Virtually all employers have to think about employee safety and preventing risks of injury. Yet while employers and government agencies such as OSHA focus on safety, employees — and sometimes even their doctors — incredibly seem to take a cavalier approach in the face of seemingly obvious safety risks. In light of this, what can, and potentially should, an employer do?Consider the following: An employee works at a furniture plant, where all positions involve the use of lumber-cutting tools. The employee severely cuts himself and goes to the hospital. When he returns to work, he has a medical slip from his doctor noting the employee has severe hemophilia but releasing employee to work without restrictions. The employer instantly wonders how the doctor could release the employee to work and how he or she can, in good conscience, allow the employee to resume working a job that is a severe danger to the employee’s well-being. However, the employer also knows that refusing to allow the employee to resume working means a risk of a disability discrimination claim. In this situation, the employer is seemingly caught between the proverbial rock and a hard place.

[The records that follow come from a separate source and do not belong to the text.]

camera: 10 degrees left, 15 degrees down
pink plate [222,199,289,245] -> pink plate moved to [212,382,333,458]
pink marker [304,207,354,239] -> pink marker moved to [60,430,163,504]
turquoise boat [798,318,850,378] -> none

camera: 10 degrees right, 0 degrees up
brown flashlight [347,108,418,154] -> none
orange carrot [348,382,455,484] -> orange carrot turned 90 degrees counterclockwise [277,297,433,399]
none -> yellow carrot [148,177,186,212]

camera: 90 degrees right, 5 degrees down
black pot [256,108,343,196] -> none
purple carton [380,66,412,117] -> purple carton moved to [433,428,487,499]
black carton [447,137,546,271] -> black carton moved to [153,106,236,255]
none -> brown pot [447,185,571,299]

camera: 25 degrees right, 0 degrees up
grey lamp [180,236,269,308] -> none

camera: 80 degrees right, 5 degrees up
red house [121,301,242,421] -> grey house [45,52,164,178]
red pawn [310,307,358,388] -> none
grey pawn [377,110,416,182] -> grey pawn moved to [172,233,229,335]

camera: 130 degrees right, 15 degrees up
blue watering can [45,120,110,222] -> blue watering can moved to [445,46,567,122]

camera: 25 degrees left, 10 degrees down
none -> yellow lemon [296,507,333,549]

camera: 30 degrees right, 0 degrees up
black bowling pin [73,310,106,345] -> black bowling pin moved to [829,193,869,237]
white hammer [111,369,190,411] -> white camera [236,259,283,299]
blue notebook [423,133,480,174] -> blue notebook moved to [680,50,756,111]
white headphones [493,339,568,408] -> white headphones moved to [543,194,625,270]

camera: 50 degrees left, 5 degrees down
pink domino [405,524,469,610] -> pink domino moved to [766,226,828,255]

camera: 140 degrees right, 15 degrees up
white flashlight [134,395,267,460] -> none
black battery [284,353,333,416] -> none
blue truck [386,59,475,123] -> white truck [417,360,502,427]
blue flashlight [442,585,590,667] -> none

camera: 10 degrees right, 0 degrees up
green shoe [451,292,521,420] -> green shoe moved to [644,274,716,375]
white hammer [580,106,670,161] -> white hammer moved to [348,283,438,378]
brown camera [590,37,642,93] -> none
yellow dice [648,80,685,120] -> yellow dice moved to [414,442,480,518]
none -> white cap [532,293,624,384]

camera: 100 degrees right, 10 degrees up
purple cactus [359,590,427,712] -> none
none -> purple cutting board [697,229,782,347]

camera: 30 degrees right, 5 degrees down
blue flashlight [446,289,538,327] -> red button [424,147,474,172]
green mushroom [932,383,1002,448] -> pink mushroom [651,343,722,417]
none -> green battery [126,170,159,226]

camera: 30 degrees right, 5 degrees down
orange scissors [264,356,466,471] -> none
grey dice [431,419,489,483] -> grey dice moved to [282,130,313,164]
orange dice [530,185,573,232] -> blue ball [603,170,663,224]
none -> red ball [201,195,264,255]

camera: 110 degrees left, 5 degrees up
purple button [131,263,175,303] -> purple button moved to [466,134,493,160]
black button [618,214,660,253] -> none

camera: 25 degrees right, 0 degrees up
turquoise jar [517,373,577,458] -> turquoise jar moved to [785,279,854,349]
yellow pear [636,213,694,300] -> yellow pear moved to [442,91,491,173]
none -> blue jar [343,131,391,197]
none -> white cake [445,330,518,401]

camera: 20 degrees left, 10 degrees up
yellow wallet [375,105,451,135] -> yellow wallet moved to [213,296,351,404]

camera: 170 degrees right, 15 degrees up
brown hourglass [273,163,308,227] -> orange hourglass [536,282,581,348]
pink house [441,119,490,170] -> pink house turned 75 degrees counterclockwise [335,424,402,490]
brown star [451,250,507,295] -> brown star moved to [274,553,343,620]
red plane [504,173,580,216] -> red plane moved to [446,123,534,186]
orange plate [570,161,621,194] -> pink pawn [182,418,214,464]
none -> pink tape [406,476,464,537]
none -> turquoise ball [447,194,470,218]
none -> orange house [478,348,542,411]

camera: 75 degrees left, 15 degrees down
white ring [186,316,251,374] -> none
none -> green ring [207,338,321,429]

The “direct threat” provisions of the Americans with Disabilities Act  do recognize the challenges created by an example such as this. The statute permits an employer to require a medical evaluation and, in some cases, even require a second medical opinion when the employer has a good-faith belief based on legitimate, objective evidence that the employee poses a direct threat to the health and safety of himself or others. As the EEOC has written in a “Questions and Answers” guidance document, “The employer is responsible for assessing whether an employee poses a direct threat based on a reasonable medical judgment that relies on the most current medical knowledge and/or best objective evidence.” As a result, an employer may be able refuse to place an employee in a position where performing the essential functions of the position poses a direct threat (assuming the risks cannot be eliminated or reduced by reasonable accommodation) because, in such circumstances, the employee is not a “qualified individual” and thus is not subject to the ADA’s protections.

However, just because an employer can sometimes require a medical examination under the ADA’s “direct threat”  provisions does not necessarily mean it should do so — at least not before seeking appropriate guidance. For example, using the situation above, the EEOC believes the employer could only seek a second medical opinion if the medical information provided by the employee is insufficient, not credible, or fraudulent, and only after first providing the employee with an opportunity to address those concerns. The employer probably has no knowledge of whether the employee disclosed the dangerous aspects of his job to the doctor or whether the doctor is a specialist capable of fully assessing the risks posed by the employee’s job. Accordingly, rather than immediately requiring another medical assessment, the employer might consider requesting that the employee grant the employer permission to speak to the doctor to seek clarification about the reasons for releasing employee as well as other pertinent information to assess the nature of the risks posed by the employee’s job.

The takeaway is that an employer need not necessarily allow an employee to work in a job where the employee’s unique circumstances implicate serious health risks. However, any time an employer believes a “direct threat” issue may exist, the employer is encouraged seek guidance from counsel on how to approach the situation so that, by taking steps intended to promote employee safety, the employer does not unintentionally run afoul of the ADA.